The Olive Hamar stories have now been told and retold—the joy she found on campus, her work with the YWCA, her advocating for women’s rights, her generosity of spirit, the mourning of her death—and they will live on as the house transitions to Hamar House.

“Both David and I have had the honor of retelling Olive’s story and describing the impact she had on the Lawrence community,” Burstein said. “Her care for individual community members and her passion for women’s rights resonated with us and with the many visitors we’ve hosted at the house. It is a pleasure to know this connection to Olive will live on with the naming of Hamar House. That this naming also links the house to Pat Boldt, someone renowned for hospitality and also someone so generous to us and other past presidents in so many ways, was such an added bonus.”

About the house

The Queen Anne-style house was built in 1904—the same year Olive Hamar was born—and acquired by Lawrence in 1947. Designed by architect George W. Jones, its initial occupant, the house is described as an English-inspired mansion with touches of the Victorian era thrown in for good measure.

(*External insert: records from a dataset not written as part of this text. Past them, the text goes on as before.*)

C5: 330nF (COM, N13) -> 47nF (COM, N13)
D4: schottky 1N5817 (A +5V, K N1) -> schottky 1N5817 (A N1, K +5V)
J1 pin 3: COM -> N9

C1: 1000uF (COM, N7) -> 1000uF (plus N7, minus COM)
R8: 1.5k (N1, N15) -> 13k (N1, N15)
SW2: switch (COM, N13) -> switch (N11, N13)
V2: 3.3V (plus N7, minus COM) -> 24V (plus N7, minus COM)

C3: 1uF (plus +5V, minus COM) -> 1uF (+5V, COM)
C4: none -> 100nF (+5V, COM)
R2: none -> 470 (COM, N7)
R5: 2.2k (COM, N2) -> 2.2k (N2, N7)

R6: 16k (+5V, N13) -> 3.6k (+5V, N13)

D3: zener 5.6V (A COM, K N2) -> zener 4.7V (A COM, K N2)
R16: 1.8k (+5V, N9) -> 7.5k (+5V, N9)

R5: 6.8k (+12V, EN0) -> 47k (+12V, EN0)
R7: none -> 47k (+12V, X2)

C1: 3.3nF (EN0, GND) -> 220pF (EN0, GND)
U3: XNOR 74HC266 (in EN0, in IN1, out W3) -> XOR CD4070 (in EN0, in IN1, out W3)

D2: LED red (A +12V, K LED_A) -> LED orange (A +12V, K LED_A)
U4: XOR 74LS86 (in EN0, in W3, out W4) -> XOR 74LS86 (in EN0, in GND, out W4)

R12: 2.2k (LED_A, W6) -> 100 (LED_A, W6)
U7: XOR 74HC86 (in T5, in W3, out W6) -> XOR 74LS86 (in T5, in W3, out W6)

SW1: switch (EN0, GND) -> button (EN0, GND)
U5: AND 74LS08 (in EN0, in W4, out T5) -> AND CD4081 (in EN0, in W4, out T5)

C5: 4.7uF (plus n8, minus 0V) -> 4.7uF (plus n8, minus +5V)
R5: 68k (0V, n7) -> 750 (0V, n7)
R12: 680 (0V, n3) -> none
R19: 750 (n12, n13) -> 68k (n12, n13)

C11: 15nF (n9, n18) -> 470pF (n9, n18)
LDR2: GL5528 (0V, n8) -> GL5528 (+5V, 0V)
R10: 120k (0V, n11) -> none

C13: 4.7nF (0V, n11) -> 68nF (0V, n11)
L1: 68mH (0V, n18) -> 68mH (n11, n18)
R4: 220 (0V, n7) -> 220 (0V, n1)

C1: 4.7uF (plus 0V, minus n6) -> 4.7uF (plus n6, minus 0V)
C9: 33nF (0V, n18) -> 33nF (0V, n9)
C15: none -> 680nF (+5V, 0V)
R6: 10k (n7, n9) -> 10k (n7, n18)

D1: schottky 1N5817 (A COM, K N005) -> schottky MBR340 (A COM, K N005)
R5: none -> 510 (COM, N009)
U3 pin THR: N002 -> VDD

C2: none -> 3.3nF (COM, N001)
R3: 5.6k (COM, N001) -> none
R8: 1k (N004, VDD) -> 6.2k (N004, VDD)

After Lawrence purchased the house, it briefly converted it into a residence hall, known as the Park House Dormitory. That lasted until 1956, when then-President Douglas Knight and his family moved into the home. It has been renovated multiple times over the years, including a complete renovation in 2000, and has housed, in addition to Knight, presidents Curtis Tarr, Thomas Smith, Richard Warch, Jill Beck, and Burstein.

Carter will be joined in Hamar House by her husband, Gary Robinson, and their family dog, Pepper.